╭─ Dataset entries

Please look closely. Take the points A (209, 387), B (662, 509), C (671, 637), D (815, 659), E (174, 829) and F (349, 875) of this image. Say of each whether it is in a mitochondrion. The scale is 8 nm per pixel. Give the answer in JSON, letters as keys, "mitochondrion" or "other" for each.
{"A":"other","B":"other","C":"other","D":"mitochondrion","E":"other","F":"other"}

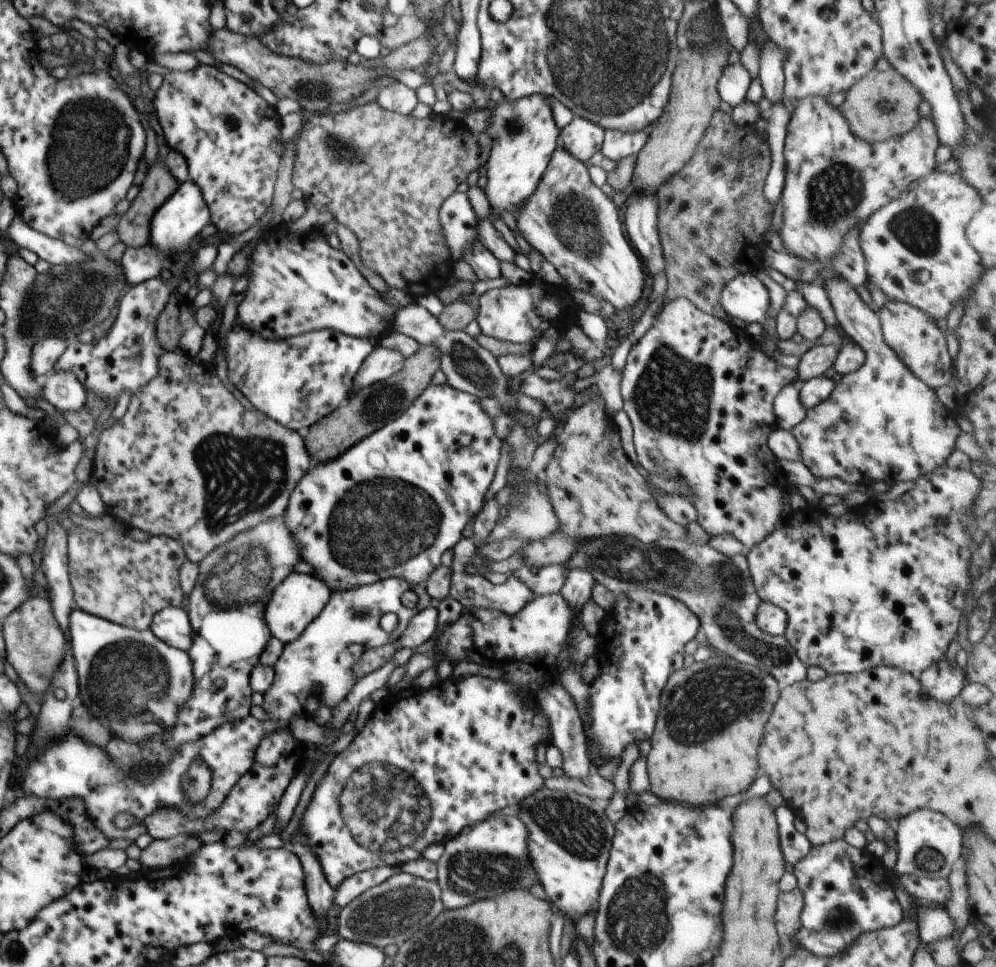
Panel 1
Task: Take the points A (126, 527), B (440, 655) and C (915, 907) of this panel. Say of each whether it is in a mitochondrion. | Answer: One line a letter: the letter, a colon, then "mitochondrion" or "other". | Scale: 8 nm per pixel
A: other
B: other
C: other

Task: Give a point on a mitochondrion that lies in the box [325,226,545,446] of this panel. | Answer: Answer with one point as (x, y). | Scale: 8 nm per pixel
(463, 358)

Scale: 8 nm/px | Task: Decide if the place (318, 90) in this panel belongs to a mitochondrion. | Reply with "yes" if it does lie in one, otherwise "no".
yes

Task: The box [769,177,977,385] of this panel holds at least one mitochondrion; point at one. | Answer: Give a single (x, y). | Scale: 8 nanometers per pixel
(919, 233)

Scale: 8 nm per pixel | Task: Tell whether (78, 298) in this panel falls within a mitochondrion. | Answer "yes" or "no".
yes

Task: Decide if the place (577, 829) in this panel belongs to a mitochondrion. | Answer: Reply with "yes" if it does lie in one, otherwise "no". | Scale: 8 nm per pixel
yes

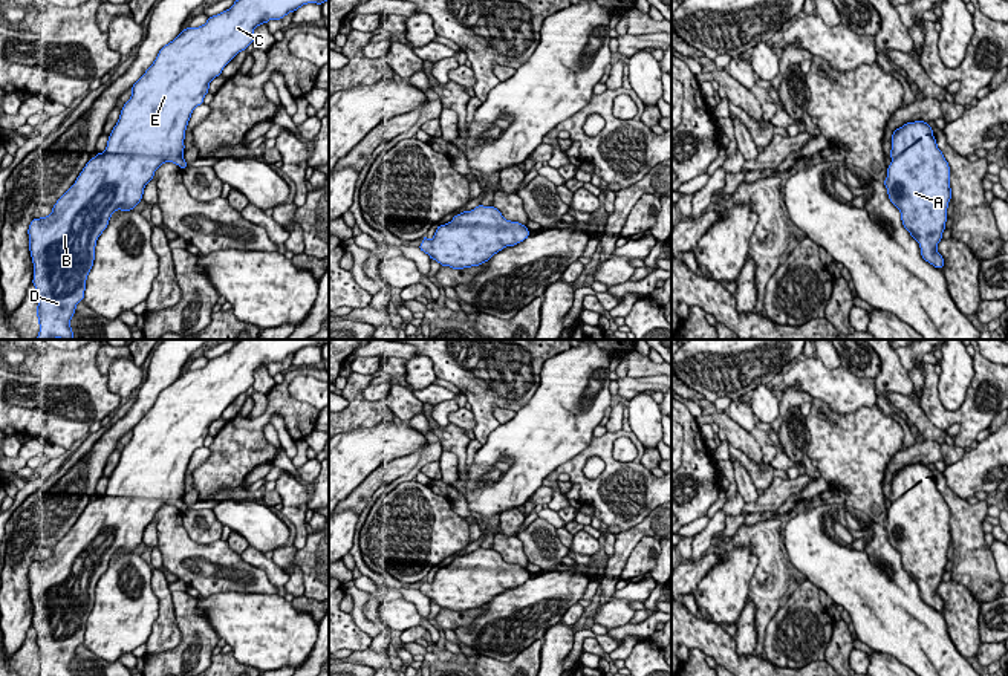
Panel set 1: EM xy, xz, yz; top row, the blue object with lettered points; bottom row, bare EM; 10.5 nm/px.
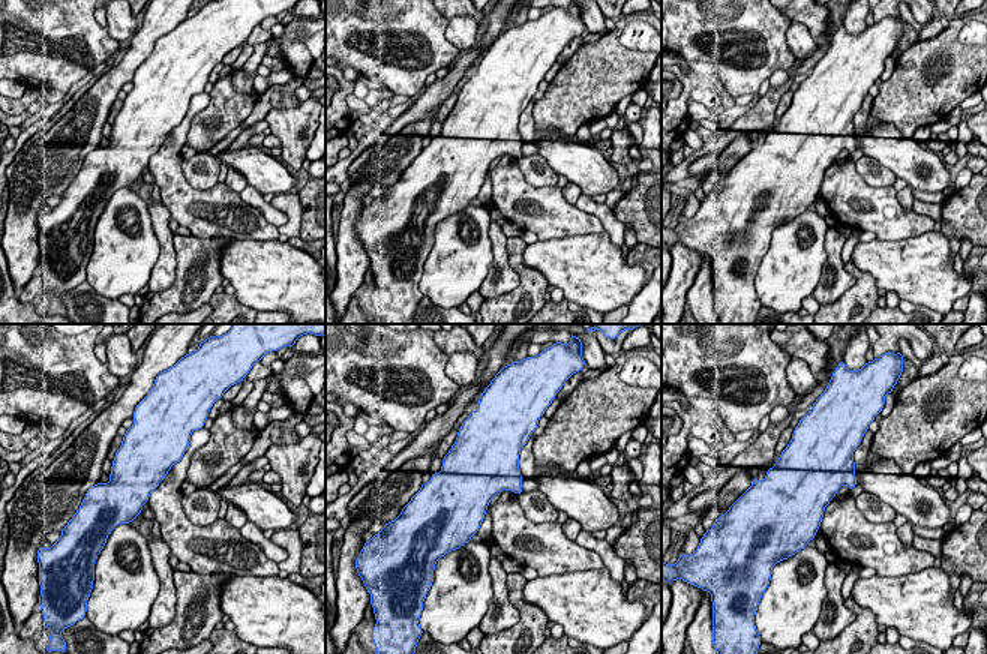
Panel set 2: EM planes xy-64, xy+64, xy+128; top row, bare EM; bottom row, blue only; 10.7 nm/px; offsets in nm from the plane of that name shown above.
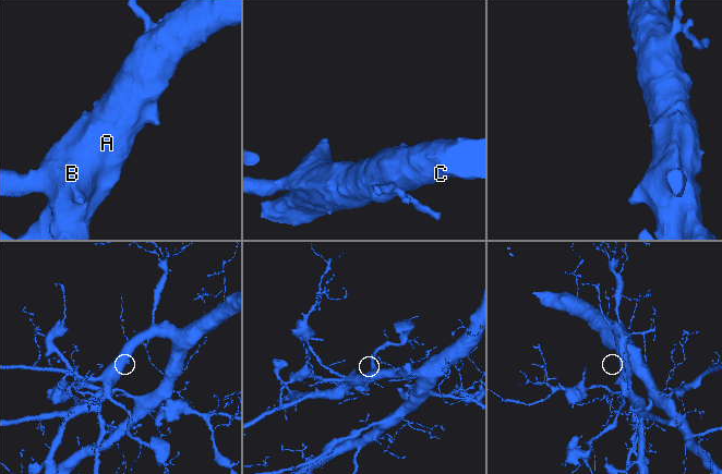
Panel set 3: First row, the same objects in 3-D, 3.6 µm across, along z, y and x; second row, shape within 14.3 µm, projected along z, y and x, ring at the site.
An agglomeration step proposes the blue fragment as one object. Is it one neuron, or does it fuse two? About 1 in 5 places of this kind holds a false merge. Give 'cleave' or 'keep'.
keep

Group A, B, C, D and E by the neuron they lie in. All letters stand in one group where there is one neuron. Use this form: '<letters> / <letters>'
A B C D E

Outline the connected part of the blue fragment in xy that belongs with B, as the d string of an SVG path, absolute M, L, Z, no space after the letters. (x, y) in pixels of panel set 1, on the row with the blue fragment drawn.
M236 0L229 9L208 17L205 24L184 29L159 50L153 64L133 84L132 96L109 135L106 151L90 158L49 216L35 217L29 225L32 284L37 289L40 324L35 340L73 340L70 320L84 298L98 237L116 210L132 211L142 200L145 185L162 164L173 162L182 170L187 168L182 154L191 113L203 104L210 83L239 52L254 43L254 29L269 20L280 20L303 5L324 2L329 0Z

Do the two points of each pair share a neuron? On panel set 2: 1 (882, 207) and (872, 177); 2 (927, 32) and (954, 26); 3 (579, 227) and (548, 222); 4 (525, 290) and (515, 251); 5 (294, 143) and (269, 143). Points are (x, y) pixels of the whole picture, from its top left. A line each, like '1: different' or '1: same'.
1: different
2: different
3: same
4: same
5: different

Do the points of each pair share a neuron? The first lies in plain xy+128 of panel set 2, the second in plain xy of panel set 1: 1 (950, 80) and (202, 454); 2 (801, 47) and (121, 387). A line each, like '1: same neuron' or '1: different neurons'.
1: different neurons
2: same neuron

╰─
╭─ Dataset entries

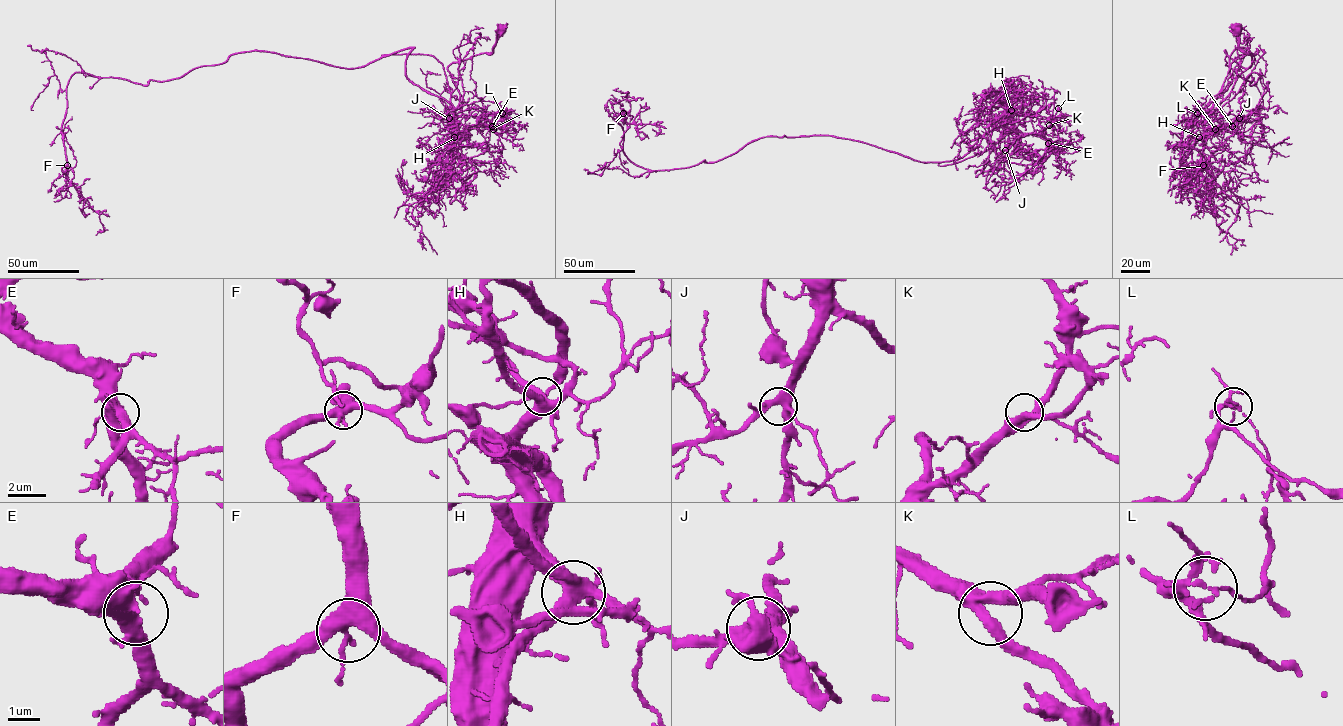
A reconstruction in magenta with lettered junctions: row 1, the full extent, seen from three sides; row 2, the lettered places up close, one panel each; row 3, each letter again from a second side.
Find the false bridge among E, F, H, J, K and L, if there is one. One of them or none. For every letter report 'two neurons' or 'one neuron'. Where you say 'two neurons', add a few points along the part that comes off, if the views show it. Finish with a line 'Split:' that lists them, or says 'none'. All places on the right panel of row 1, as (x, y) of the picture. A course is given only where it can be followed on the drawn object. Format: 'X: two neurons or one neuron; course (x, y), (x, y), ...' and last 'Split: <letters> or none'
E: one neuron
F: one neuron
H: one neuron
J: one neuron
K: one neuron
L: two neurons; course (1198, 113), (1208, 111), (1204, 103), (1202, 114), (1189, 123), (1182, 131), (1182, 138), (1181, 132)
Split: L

╰─
╭─ Dataset entries

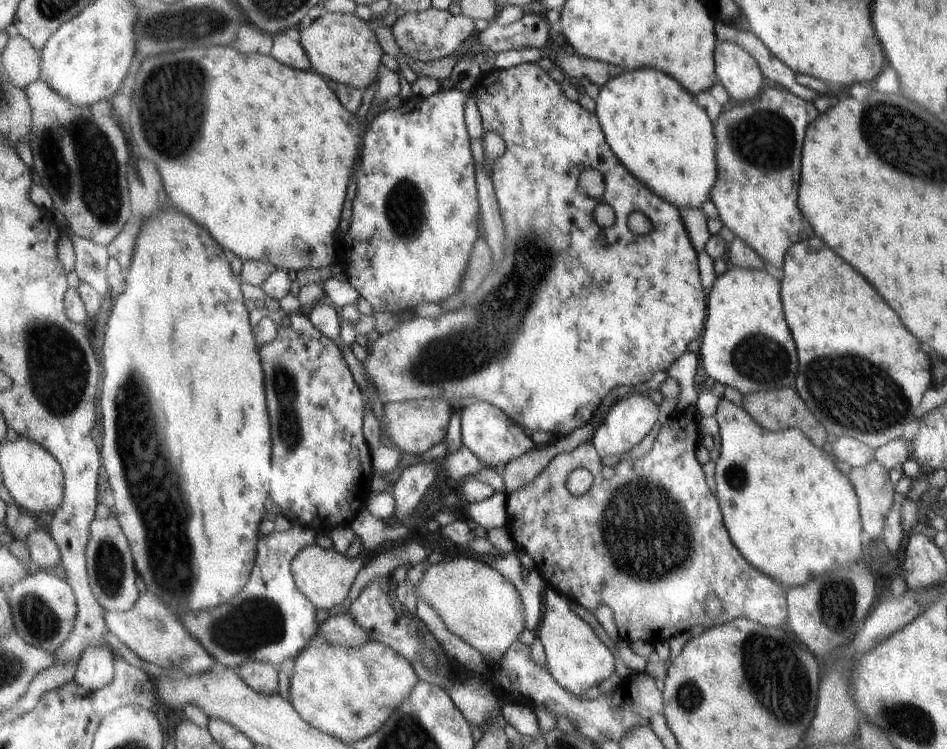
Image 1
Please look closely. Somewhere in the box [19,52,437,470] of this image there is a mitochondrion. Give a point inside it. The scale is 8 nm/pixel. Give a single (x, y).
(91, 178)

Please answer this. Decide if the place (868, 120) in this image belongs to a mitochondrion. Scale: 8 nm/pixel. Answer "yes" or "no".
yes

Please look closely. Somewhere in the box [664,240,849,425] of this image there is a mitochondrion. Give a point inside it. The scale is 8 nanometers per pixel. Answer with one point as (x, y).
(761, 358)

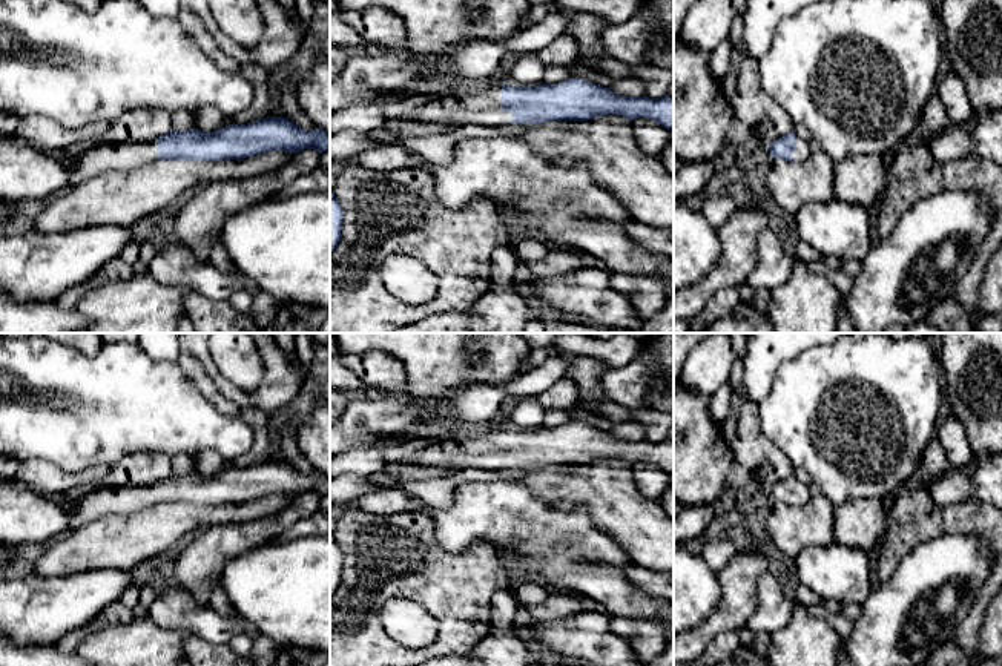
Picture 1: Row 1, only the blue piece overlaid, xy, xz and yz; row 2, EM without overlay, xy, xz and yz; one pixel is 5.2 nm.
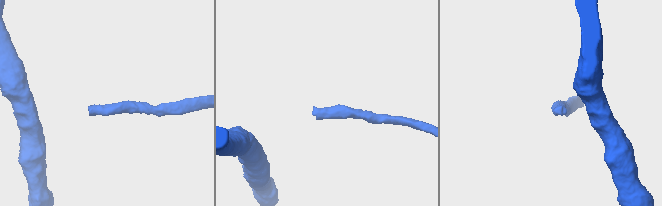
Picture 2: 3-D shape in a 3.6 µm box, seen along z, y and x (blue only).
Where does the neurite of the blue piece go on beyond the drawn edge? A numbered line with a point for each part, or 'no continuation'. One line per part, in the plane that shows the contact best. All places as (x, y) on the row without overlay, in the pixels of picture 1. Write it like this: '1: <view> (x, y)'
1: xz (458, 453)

╰─

• Problem requirements
Every line of the listing that holds "lettered" should be found and copied.

• Task output
Panel set 1: EM xy, xz, yz; top row, the blue object with lettered points; bottom row, bare EM; 10.5 nm/px.
A reconstruction in magenta with lettered junctions: row 1, the full extent, seen from three sides; row 2, the lettered places up close, one panel each; row 3, each letter again from a second side.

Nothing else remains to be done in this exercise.